The securities are subject to a four-month plus one-day hold period from July 22, 2009 in accordance with applicable securities laws.
The proceeds from the sale of the units will be used to fund exploration work on the Company's Palmer Project in Alaska and general corporate purposes.
Mr. Garfield MacVeigh, the Company's President, has acquired 4,200,000 units in the private placement. The 4,200,000 common shares and 2,100,000 warrants comprising the units acquired by Mr. MacVeigh represent 10.02% of the Company's issued and outstanding common shares, assuming the exercise of Mr. MacVeigh's warrants. After giving effect to the above acquisition, Mr. MacVeigh beneficially owns an aggregate of 6,795,000 common shares, 2,100,000 warrants and 660,000 stock options which, assuming the exercise of all warrants and stock options held by Mr. MacVeigh, would collectively represent 15.03% of the Company's then issued and outstanding common shares.
Mr. MacVeigh acquired the units for investment purposes. He intends to evaluate the investment in Constantine and to increase or decrease his shareholdings as he may determine for investment purposes. A copy of the early warning report being filed by Mr. MacVeigh is available on SEDAR and may be obtained by contacting the Company at the number provided below.
The Company's Palmer project is a world class base metal exploration opportunity in a very accessible part of southeast Alaska. Constantine also owns 100% of the Croesus Gold property, including the former Croesus Gold mine, consisting of 22 patented mining claims and leases (416 hectares), located 90 kilometers east of Timmins, Ontario and within the influence of the prolific Porcupine-Destor Deformation zone (PDDZ) that stretches between Timmins, Ontario and Val’Dor, Quebec.
Please visit the Company’s website (www.constantinemetals.com) for more detailed company and project information.
On Behalf of Constantine Metal Resources Ltd.
“J. Garfield MacVeigh”
Forward looking statements: The news release includes certain “forward-looking statements.” All statements other than statements of historical fact included in this release, including, without limitation, statements regarding potential mineralization, exploration results, financing plans and other future plans and objectives of Constantine are forward-looking statements that involve various risks and uncertainties. There can be no assurance that such statements will prove to be accurate and actual results and future events could differ materially from those anticipated in such statements. Important factors that could cause actual results to differ materially from Constantine’s expectations include exploration risks detailed herein and from time to time in the filings made by the Company with securities regulators.
Neither the TSX Venture Exchange nor its Regulation Services Provider (as that term is defined in the policies of the TSX Venture Exchange) accepts responsibility for the adequacy or accuracy of this release.

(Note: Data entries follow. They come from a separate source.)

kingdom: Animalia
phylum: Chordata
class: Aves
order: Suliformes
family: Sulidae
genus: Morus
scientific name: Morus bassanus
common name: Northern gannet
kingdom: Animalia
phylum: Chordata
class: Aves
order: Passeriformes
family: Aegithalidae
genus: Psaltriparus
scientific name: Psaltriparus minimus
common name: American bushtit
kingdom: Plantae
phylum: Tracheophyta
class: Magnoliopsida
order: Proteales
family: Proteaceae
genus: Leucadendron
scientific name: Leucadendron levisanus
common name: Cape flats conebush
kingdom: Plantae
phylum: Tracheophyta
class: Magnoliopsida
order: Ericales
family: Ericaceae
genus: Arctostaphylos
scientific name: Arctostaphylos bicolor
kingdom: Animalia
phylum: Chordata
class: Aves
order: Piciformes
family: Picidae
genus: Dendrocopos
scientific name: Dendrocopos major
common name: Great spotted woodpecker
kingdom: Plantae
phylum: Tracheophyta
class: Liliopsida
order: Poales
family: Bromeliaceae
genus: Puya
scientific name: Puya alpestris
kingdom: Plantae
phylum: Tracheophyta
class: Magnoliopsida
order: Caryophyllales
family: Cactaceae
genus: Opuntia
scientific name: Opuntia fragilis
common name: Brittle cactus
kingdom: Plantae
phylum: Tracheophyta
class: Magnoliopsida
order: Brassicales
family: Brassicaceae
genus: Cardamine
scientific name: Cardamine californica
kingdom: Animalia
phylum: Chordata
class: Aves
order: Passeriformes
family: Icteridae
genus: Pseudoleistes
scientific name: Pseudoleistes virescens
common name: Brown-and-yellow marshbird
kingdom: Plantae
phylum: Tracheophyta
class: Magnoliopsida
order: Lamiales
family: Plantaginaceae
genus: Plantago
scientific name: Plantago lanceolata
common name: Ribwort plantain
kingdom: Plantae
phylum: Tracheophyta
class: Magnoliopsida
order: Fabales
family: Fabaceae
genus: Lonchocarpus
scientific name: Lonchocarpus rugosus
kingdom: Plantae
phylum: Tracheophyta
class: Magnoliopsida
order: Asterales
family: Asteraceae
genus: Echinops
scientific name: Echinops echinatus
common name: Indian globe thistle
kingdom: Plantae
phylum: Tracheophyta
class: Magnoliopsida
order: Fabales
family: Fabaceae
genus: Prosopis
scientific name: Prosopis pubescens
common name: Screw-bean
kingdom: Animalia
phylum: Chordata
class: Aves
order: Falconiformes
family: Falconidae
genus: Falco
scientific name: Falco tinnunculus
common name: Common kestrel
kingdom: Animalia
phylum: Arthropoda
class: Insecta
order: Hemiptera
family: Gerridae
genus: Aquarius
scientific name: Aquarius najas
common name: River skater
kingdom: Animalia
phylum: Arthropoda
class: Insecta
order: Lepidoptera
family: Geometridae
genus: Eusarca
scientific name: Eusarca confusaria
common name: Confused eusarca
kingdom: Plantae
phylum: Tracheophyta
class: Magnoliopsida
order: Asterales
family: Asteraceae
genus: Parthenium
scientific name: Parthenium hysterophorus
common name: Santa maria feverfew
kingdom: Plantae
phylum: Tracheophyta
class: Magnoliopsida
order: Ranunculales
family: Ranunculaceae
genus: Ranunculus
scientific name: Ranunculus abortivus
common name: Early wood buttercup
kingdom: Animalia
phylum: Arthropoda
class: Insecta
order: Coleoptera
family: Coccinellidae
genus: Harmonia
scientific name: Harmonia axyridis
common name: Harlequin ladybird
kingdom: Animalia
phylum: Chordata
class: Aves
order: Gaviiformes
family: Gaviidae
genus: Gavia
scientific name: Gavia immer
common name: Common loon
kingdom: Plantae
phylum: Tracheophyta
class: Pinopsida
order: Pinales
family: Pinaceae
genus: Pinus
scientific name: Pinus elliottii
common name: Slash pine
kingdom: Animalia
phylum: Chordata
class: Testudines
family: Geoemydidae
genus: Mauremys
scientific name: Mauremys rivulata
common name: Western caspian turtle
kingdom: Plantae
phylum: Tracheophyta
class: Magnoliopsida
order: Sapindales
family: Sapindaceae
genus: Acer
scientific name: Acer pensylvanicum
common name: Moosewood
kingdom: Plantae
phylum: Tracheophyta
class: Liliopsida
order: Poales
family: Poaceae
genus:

This news release does not constitute an offer to sell or solicitation of an offer to sell any securities in the United States. The securities have not been and will not be registered under the United States Securities Act of 1933, as amended (the “U.S. Securities Act”) or any state securities laws and may not be offered or sold within the United States or to U.S. Persons unless registered under the U.S. Securities Act and applicable state securities laws or an exemption from such registration is available.